Secara lebih spesifik, beberapa kasus menyasar transpuan sebagai korban karena mereka berbeda atau karena mereka dianggap mengancam kenyamanan dan keamanan, padahal belum tentu begitu atau bahkan tidak ada bukti yang mengarah ke sana.
Baca juga: Muslihat di Balik Rencana Besar
Banyak pula kelompok menggunakan agama sebagai senjata untuk memusuhi mereka. Padahal, kaum transpuan ini sudah harus berjuang mati-matian untuk menentukan jati dirinya. Pergulatan yang tidak pernah mudah dan bahkan kadang tak kunjung selesai.
Seusai pemutaran perdana film Sara di Busan, Korea Selatan, Asha menjelaskan dia bersyukur mendapat dukungan keluarga dan lingkungan untuk menjadi dirinya yang sekarang ini, seorang transpuan. Namun, banyak sekali teman-temannya yang harus berjuang lebih keras antara lain lantaran lingkungan keluarga atau sosial yang tidak memberikan dukungan. Dalam menyelami karakter sebagai Sara, cerita-cerita temanya itu dia jadikan referensi.
Tanpa antagonis
Sebenarnya, tidak semua pemuka agama menentang transpuan. Di negeri ini banyak juga pemuka agama yang ramah dan terbuka terhadap kelompok-kelompok minoritas karena itu mereka pandang sebagai bagian dari kemajemukan dan kehendak Tuhan.
Tidak mengherankan jika ketika ditanya tentang sosok Ustaz Said (Landung Simatupang) dalam film Sara, Ismail Basbeth menjelaskan bahwa banyak ustaz ramah dan baik di pelosok-pelosok kampung yang perilakunya lebih humanis.
”Kalau ada yang menanggap semua ustaz itu sama, berarti ngopinya kurang jauh,” kata Ismail di salah satu forum seusai pemutaran perdana film Sara pada Busan International Fim Festival awal bulan ini.
Dalam Sara, Ustaz Said digambarkan sebagai sosok yang mengayomi.
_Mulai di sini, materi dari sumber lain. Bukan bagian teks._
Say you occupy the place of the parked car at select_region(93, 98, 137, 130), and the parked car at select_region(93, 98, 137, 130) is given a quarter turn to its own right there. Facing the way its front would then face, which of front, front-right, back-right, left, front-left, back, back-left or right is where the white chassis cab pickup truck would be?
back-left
Dia begitu ramah, misalnya, membiarkan Sara memilih beribadah menggunakan mukena atau peci. Dia memahami pergolakan batin yang dialami Sara. Misalnya dia memahami bahwa ketika memakai peci, itu bukan Sara karena dia hanya ingin membahagiakan ibunya yang kangen suaminya, Muh.
Wajah-wajah lain yang muncul dari adegan per adegan juga tidak menunjukkan konfrontasi terbuka terhadap kehadiran Sara sebagai transpuan di tengah kampung.
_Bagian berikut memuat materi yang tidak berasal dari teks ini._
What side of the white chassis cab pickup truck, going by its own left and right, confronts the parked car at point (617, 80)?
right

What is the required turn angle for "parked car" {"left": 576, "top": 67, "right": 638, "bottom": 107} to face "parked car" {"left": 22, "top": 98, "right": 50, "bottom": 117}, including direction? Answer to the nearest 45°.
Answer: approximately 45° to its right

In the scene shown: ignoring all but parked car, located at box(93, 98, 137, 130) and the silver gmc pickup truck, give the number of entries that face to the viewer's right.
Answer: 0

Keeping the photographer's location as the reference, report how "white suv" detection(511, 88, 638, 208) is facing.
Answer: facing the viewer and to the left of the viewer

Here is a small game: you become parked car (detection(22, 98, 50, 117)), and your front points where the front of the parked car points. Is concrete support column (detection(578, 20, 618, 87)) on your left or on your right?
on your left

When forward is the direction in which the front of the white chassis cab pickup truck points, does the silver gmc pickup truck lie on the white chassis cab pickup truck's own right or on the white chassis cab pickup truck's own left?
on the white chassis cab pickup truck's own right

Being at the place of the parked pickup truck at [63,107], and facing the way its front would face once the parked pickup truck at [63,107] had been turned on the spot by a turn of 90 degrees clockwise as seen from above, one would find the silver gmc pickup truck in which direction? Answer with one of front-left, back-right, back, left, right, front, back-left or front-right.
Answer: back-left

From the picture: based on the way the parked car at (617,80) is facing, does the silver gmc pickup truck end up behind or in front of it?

Ustaz Said dalam film ini hanya satu wajah. Wajah-wajah lain yang muncul dari adegan per adegan juga tidak menunjukkan konfrontasi terbuka terhadap kehadiran Sara sebagai transpuan di tengah kampung meskipun bukan berarti tak ada. Ini, misalnya, disimbolkan dengan penjelasan Ustaz Said bahwa Sara harus lebih sabar merespons beberapa orang yang melihatnya kurang ramah saat dia ke tempat ibadah. Untuk itu, dia meminta Sara bersabar.
Dengan kata lain, film Sara muncul sebagai film tanpa karakter antagonis. Tokoh-tokoh utamanya mulai dari Sarah, Muryem, Ayu (sahabat Sara, diperankan Mian Tiara), Saidah (Ibu dari Ayu, diperankan Jajang C Noer), dan warga tidak ada yang secara terbuka memusuhi Sara. Jika tanpa karakter antagonis, lantas di mana dramanya? Bukankah tanpa drama sebuah film hampa belaka?
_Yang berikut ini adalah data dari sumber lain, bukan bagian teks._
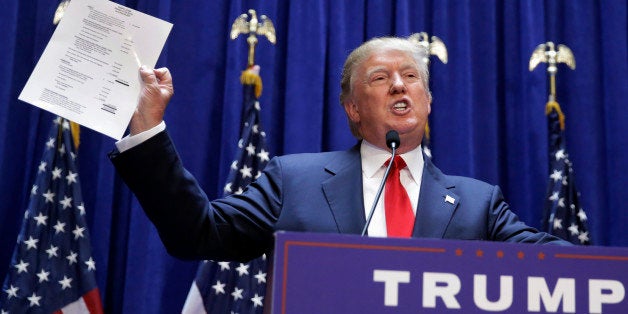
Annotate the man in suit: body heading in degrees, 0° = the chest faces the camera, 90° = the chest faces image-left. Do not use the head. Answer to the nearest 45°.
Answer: approximately 0°

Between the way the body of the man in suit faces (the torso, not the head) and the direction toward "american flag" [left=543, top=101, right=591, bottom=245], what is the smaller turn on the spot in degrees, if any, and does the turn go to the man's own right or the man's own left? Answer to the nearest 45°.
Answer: approximately 135° to the man's own left

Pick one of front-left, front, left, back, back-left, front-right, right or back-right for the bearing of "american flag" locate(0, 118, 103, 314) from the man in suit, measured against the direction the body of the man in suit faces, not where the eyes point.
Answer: back-right

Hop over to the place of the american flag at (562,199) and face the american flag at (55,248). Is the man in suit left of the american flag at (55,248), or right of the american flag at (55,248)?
left

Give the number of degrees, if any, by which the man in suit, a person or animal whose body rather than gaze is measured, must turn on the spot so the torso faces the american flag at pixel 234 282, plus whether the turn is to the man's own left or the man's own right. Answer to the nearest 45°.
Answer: approximately 180°
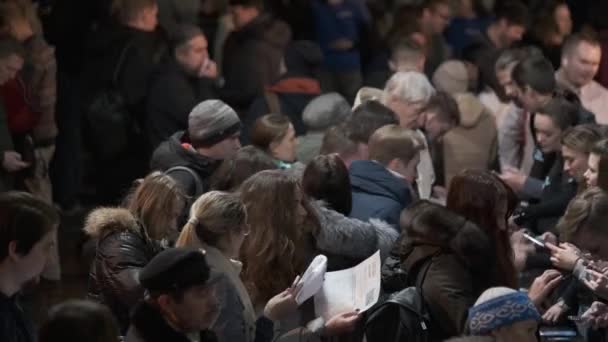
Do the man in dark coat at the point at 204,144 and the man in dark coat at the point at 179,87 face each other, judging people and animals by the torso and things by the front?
no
Tampaknya film ini lebih memilih drama internal, dinamika batin pemainnya sebagai pengaduk emosi. Pengambilan gambar dengan dimensi 7:5, bukan 16:9 sebagaimana umumnya film terbaru, juga menjadikan ekspresi dan dialog menjadi terasa lebih intim dengan penonton. Dengan begitu, dinamika batin yang antara lain muncul lewat ekspresi itu, kian mudah tertangkap.
Sara bisa menjadi acuan bahwa banyak cara lebih manusiawi dalam menyikapi perbedaan. Sebab, pada dasarnya setiap orang mempunyai pertempurannya masing-masing sehingga tak perlu memperumit pertempuran mereka. Lebih baik kita menyelesaikan pertempuran kita masing-masing.